In its report to the DRB, the District IX Ethics Committee likewise perceived the "gist of the matter" as respondent's unauthorized disbursement of $955 of complainants' funds to respondent's client. In that connection the local Committee found that

at the time of the disbursement Respondent was on clear notice that there was a dispute as to payment of the architect's bill and the return of the $1,000 to Complainants. He received no authorization from Handwerkers to disburse their funds to his client and relied upon his client's representation that he had secured approval from the Handwerkers for his receipt of the $955.00.

Both the local Committee and the DRB concluded that respondent's disbursement to his client of complainants' funds without authorization and in the face of an express written prohibition was clearly violative of DR1-102(A)(6), proscribing lawyer conduct "that adversely reflects on * * * fitness to practice law."

We agree. Our independent examination of the entire record satisfies us that the stated ethical transgression has been established by clear and convincing proof. In reaching this conclusion we underscore the local Committee's finding recited above, with which we concur, that respondent "relied upon his client's representation that [the client] had secured approval" from complainants for the proposed disbursement. Had it been established by clear and convincing evidence, as it was not, that respondent did

[91 NJ Page 410]

not believe his client's representation or that despite that representation he nevertheless was aware that complainants still objected to the disbursement, then we would impose more severe discipline. But even accepting respondent's position that he released the funds only after firm assurances from his client that the dispute over the deposit monies had been resolved and that complainants had no objection to the proposed disbursement, nevertheless the ethical violation remains plain. Under the circumstances, respondent was not justified in relying solely on his client's representation, particularly in the face of the written demand from complainants, who were unrepresented by counsel, that their deposit be returned. A simple telephone call or short letter to complainants seeking confirmation of the disbursement arrangement would have fulfilled the ethical obligation and avoided or at least foreshortened an entirely unnecessary acrimonious dispute.
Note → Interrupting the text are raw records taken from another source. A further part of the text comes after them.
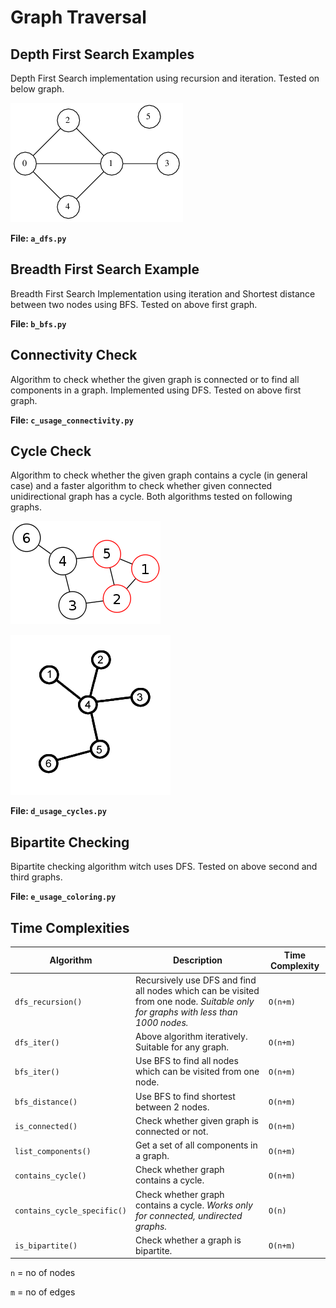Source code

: # Graph Traversal

## Depth First Search Examples

Depth First Search implementation using recursion and iteration. Tested on below graph.

![Graph](../README/traversal-2.png)

**File: `a_dfs.py`**

## Breadth First Search Example

Breadth First Search Implementation using iteration and Shortest distance between two nodes using BFS. Tested on above first graph.

**File: `b_bfs.py`**

## Connectivity Check

Algorithm to check whether the given graph is connected or to find all components in a graph. Implemented using DFS. Tested on above first graph.

**File: `c_usage_connectivity.py`**

## Cycle Check

Algorithm to check whether the given graph contains a cycle (in general case) and a faster algorithm to check whether given connected unidirectional graph has a cycle. Both algorithms tested on following graphs.

![Cycles](../README/traversal-3.png)

![Graph Theory Tree](../README/traversal-4.png)

**File: `d_usage_cycles.py`**

## Bipartite Checking

Bipartite checking algorithm witch uses DFS. Tested on above second and third graphs.

**File: `e_usage_coloring.py`**

## Time Complexities

| Algorithm                   | Description                                                  | Time Complexity |
| --------------------------- | ------------------------------------------------------------ | --------------- |
| `dfs_recursion()`           | Recursively use DFS and find all nodes which can be visited from one node. *Suitable only for graphs with less than 1000 nodes.* | `O(n+m)`        |
| `dfs_iter()`                | Above algorithm iteratively. Suitable for any graph.         | `O(n+m)`        |
| `bfs_iter()`                | Use BFS to find all nodes which can be visited from one node. | `O(n+m)`        |
| `bfs_distance()`            | Use BFS to find shortest between 2 nodes.                    | `O(n+m)`        |
| `is_connected()`            | Check whether given graph is connected or not.               | `O(n+m)`        |
| `list_components()`         | Get a set of all components in a graph.                      | `O(n+m)`        |
| `contains_cycle()`          | Check whether graph contains a cycle.                        | `O(n+m)`        |
| `contains_cycle_specific()` | Check whether graph contains a cycle. *Works only for connected, undirected graphs.* | `O(n)`          |
| `is_bipartite()`            | Check whether a graph is bipartite.                          | `O(n+m)`        |

`n` = no of nodes

`m` = no of edges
Although the violation is clear, the issue of appropriate discipline is somewhat more difficult. The local Committee recommended a private letter of reprimand. The DRB, taking note of respondent's previous suspension in 1977 for improperly invading a client's funds held in his trust account, breaching a fiduciary duty in respect of an escrow account, and giving false testimony in regard thereto, see In re Power, 72 N.J. 452 (1977), recommended that respondent be publicly reprimanded. Although we regard respondent as hovering on the brink of suspension, we conclude that in light of his contrition before the local Committee and the absence of any evidence of malicious intent, a public reprimand represents discipline in keeping with the infraction. The indulgence represented by that discipline will not be forthcoming should respondent again run afoul of the Disciplinary Rules.

Respondent is hereby publicly reprimanded. In addition, he shall reimburse the Administrative Office of the Courts for appropriate costs, including the cost of transcripts.

So ordered.

[91 NJ Page 411]


The Disciplinary Review Board having filed a report with this Court charging JOHN S. POWER of Brielle with unprofessional conduct, and good cause appearing;

It is ORDERED that JOHN S. POWER be and hereby is publically reprimanded and that a permanent record of this reprimand shall be retained in respondent's file; and it is further

Ordered that JOHN S. POWER reimburse the Administrative Office of the Courts for appropriate administrative costs incurred in this matter, including the cost of transcripts.